Source records:
_ _ _ _ _ _ _

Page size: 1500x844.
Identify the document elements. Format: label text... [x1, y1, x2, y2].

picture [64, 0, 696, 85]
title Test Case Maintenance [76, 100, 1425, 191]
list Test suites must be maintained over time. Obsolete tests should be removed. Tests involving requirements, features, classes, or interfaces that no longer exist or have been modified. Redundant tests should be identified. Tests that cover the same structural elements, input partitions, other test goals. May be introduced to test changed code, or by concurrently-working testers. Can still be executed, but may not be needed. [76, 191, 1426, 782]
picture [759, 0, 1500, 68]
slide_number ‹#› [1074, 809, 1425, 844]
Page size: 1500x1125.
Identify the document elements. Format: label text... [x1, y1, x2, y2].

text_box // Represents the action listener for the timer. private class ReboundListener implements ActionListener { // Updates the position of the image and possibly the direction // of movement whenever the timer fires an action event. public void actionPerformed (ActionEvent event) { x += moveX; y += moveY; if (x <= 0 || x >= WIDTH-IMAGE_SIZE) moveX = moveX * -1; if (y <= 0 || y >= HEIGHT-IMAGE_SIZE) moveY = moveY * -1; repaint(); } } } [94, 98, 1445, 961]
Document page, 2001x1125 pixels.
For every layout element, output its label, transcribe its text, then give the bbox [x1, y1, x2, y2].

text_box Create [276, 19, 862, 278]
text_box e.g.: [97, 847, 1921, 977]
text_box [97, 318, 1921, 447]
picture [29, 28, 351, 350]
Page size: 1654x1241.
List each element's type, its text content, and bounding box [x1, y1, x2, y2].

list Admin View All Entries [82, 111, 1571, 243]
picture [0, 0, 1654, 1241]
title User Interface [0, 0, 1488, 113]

_ _ _ _ _ _ _

## Work required
Output the data in full, exactly as it stands.

## Exercise solution
Page size: 1500x844.
Identify the document elements. Format: label text... [x1, y1, x2, y2].

picture [64, 0, 696, 85]
title Test Case Maintenance [76, 100, 1425, 191]
list Test suites must be maintained over time. Obsolete tests should be removed. Tests involving requirements, features, classes, or interfaces that no longer exist or have been modified. Redundant tests should be identified. Tests that cover the same structural elements, input partitions, other test goals. May be introduced to test changed code, or by concurrently-working testers. Can still be executed, but may not be needed. [76, 191, 1426, 782]
picture [759, 0, 1500, 68]
slide_number ‹#› [1074, 809, 1425, 844]
Page size: 1500x1125.
Identify the document elements. Format: label text... [x1, y1, x2, y2].

text_box // Represents the action listener for the timer. private class ReboundListener implements ActionListener { // Updates the position of the image and possibly the direction // of movement whenever the timer fires an action event. public void actionPerformed (ActionEvent event) { x += moveX; y += moveY; if (x <= 0 || x >= WIDTH-IMAGE_SIZE) moveX = moveX * -1; if (y <= 0 || y >= HEIGHT-IMAGE_SIZE) moveY = moveY * -1; repaint(); } } } [94, 98, 1445, 961]
Document page, 2001x1125 pixels.
For every layout element, output its label, transcribe its text, then give the bbox [x1, y1, x2, y2].

text_box Create [276, 19, 862, 278]
text_box e.g.: [97, 847, 1921, 977]
text_box [97, 318, 1921, 447]
picture [29, 28, 351, 350]
Page size: 1654x1241.
List each element's type, its text content, and bounding box [x1, y1, x2, y2].

list Admin View All Entries [82, 111, 1571, 243]
picture [0, 0, 1654, 1241]
title User Interface [0, 0, 1488, 113]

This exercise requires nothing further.